[Tasks to complete]
a. What was the final score of the game in the Baylor–BYU game recap?
b. Extend the Baylor–BYU game recap, picking up after its last sentence.

By Jerry Hill
Baylor Bear Insider
WACO, Texas – Every time 18
th-ranked BYU looked like it was going to pull away and put this one in the books, the No. 14 Baylor Bears answered.
"You've got to be tough in this league," said Baylor coach
Scott Drew, whose team rallied from a nine-point second-half deficit to knock off the visiting Cougars, 81-72, Tuesday night before a sellout crowd of 7,500 at the new Foster Pavilion. "When you're down, you've got to have that resiliency and toughness to come back. If you don't, you're not going to win many games."
Jalen Bridges scored 17 of his season-high 25 points in the second half and hit a pair of free throws with 54.0 seconds left that gave the Bears (13-2, 2-0) a little breathing room . . . finally.
"Jalen was huge," Drew said. "Tonight, (Bridges) was going and guys found him. And he was aggressive, did a great job getting to the free throw line."
That actually proved to be the difference in the game as Baylor got there twice as many times as BYU (12-3, 0-2), hitting 21-of-28 overall and a perfect 4-for-4 on the Cougars' two technical fouls.
"They had a bigger guy on me, so I just tried to exploit that a little bit," said Bridges, who was 8-for-9 from the line and 3-for-6 from 3-point range. "When you've got guards like (
Jayden Nunn), like RayJ (Dennis) that can just find me when I'm open, makes life easy for me."
In a back-and-forth game that featured 16 lead changes and eight ties, BYU took advantage of some poor shooting by the Bears to go up 20-13 on a Trevin Knell 3-pointer at the 9:37 mark in the first half. Baylor hit just one of its first seven shots and was 4-for-18 from the floor at one time.

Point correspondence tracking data
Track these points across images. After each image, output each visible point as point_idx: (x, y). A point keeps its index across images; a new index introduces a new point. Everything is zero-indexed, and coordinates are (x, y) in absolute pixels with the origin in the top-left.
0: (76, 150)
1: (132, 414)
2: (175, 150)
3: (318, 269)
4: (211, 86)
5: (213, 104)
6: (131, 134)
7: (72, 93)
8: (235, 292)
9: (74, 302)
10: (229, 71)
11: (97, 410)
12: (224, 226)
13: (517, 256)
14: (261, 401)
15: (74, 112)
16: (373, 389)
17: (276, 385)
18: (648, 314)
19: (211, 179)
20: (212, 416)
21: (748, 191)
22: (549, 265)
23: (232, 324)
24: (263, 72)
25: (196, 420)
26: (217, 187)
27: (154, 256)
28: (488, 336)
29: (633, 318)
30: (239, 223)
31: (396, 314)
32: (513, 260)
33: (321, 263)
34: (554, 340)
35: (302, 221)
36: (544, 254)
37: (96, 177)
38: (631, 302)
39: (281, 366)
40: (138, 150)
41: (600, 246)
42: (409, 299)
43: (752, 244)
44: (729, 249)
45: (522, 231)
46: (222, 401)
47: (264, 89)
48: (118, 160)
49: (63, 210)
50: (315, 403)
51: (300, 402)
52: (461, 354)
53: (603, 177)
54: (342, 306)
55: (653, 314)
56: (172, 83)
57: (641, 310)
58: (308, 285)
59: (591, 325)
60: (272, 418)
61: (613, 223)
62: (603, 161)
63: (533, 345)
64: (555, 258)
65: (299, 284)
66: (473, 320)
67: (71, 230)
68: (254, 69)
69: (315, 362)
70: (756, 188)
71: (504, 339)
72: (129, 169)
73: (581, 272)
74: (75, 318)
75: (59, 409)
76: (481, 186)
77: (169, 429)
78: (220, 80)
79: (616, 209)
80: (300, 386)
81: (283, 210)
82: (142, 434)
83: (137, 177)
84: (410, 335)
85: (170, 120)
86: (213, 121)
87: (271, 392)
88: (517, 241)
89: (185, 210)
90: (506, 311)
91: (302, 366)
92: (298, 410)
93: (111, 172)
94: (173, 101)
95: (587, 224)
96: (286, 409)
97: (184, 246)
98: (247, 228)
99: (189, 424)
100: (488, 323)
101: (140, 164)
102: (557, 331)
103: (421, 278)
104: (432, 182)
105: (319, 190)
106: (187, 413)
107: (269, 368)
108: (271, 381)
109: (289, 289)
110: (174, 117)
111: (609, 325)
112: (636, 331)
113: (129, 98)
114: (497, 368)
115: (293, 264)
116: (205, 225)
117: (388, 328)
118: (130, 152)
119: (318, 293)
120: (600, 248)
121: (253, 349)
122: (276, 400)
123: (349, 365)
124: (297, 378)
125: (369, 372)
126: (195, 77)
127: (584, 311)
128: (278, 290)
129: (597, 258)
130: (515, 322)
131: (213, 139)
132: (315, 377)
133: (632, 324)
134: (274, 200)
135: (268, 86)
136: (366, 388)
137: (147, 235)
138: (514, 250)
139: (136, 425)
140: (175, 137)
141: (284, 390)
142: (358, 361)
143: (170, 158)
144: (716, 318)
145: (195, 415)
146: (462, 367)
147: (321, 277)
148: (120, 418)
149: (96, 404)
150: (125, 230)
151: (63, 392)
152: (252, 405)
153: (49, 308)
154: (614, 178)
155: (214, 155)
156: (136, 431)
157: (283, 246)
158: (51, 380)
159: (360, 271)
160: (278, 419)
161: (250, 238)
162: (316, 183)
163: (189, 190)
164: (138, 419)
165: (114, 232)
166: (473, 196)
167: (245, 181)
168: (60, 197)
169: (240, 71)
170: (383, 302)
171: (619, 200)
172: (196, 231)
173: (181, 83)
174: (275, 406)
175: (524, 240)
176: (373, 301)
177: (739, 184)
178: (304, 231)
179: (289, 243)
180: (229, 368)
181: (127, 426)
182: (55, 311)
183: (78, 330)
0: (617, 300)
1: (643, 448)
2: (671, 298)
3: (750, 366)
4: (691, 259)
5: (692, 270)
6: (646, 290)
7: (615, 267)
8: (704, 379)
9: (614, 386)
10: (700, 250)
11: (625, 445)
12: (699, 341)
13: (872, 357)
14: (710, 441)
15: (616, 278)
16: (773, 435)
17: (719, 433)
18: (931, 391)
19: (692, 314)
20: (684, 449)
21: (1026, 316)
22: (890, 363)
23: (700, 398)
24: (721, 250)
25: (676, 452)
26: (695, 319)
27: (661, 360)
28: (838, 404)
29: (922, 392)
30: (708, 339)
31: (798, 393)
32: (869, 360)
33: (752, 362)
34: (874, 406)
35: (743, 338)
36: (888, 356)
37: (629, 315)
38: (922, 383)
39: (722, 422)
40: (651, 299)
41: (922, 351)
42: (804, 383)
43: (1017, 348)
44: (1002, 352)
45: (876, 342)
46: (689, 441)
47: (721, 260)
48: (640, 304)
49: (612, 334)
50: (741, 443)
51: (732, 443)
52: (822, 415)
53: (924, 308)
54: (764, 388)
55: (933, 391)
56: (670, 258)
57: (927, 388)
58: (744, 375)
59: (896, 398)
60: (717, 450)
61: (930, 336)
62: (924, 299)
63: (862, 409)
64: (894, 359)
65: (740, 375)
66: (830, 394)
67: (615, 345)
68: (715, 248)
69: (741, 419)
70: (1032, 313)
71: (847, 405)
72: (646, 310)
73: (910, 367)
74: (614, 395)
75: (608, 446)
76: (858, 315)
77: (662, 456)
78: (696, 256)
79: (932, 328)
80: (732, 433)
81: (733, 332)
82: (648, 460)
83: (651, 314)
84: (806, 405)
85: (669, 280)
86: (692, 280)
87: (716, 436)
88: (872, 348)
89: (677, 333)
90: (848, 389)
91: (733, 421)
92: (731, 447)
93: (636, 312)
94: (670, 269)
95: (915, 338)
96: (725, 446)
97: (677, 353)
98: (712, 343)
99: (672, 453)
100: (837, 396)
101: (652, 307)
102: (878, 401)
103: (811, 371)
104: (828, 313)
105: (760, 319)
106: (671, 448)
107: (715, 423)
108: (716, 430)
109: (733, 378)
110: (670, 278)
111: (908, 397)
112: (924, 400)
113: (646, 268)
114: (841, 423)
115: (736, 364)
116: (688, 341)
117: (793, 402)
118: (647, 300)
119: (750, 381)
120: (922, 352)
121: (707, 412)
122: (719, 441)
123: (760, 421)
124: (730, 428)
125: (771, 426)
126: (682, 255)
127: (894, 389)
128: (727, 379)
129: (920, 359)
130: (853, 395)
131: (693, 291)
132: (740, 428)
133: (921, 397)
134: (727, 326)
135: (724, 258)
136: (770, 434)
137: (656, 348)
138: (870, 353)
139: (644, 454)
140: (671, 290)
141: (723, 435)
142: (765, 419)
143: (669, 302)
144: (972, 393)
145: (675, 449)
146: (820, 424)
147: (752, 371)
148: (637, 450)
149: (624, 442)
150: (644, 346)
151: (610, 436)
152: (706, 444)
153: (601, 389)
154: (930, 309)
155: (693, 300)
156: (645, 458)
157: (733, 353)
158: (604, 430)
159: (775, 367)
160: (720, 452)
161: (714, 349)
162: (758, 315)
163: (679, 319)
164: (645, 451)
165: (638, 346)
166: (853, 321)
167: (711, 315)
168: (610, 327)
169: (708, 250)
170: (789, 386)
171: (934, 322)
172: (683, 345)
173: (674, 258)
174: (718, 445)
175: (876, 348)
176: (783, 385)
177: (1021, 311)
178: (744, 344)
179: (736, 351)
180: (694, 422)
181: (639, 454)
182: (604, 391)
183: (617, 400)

[Your written answers]
a. Baylor won 81-72.

b.
A three-point play by Bridges and back-to-back treys by freshman
Ja'Kobe Walter and sophomore
Langston Love put the Bears back on top, 24-22. But the Cougars closed the half on a 13-3 run and went into halftime with a 39-33 lead when Jaxson Robinson converted a three-point play with a layup and free throw with 1.1 seconds left.
That lead quickly went from six to nine in the first 2 ½ minutes of the second half, when Knell hit a pair of 3-pointers and gave the Bears their biggest deficit of the game, 45-36.
Again, though, Baylor answered. Reeling off 10 unanswered points, the Bears went back on top, 46-45, when Love buried one of his three 3-pointers. Love scored 15 points off the bench, hitting 3-for-4 from distance and 4-for-4 from the line.
"We talked in our chapel today about perseverance," Bridges said, "and I feel like there's nobody who embodies that more than
Langston Love. Everything that he's gone through. Even this offseason, he had an injury to his pec. It was like he couldn't catch a break. Just to see him out there doing his thing, making shots, making big plays for us. It's amazing."
After seven lead exchanges, Baylor took the lead for good on a Nunn layup that put the Bears up, 58-57, with just under nine minutes to play.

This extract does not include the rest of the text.